Hello community, I’ve trained the dialogue model with the stories bellow (among many others). The NLU correctly identify intent and slots, but the core component is not behaving as expected.
## info gold flex
* Card_type{"card_type", "creditcard", "creditcard_type" : "gold", "refund_type" : "flex"}
OR Card_type{"creditcard_type":"gold", "refund_type" : "flex"}
- utter_info_creditcard_gold
- utter_info_creditcard_flex
## info gold flex
* Card_type{"card_type", "creditcard", "creditcard_type" : "silver", "refund_type" : "flex"} OR Card_type{"creditcard_type":"silver", "refund_type" : "flex"}
- utter_info_creditcard_silver
- utter_info_creditcard_flex
The scenario is the following:
1st step: Ask the question: what is silver flex?

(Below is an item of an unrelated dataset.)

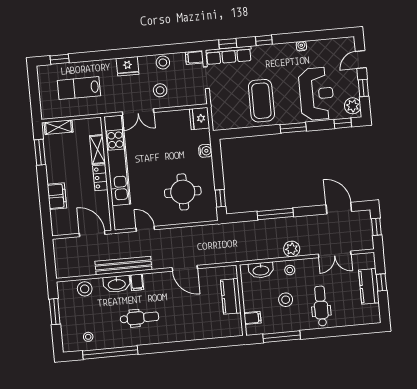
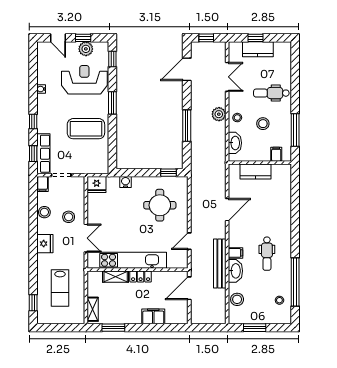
plant: (353, 106) -> (86, 49), moved
dental chair: (139, 318) -> (267, 254), turned 180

NLU identifies intent ‘Card_type’ and slots “creditcard_type=silver” and “refund_type=flex”. Then, dialogue utters correctly the 2 messages specified in utter_info_creditcard_silver and utter_info_creditcard_flex respectively
2nd step: Now Ask the question: what is gold flex?
NLU identifies intent ‘Card_type’ and slots “creditcard_type=gold” and “refund_type=flex”. Then, core gives the wrong answers. I’ve experienced 3 cases:
- responds the fallback message (I don’t understand …)
- utter gold only
- utter flex only
My training configuration is:
policies:
- name: "MemoizationPolicy"
max_history: 3
- name: "KerasPolicy"
featurizer:
- name: MaxHistoryTrackerFeaturizer
max_history: 4
state_featurizer:
- name: BinarySingleStateFeaturizer
- name: "FallbackPolicy"
nlu_threshold: 0.75
core_threshold: 0.3
fallback_action_name: "utter_default"
I’m also using
augmentation_factor : 0
use_story_concatenation: True
remove_duplicates: True
debug_plots: False
Any insight would be greatly appreciated.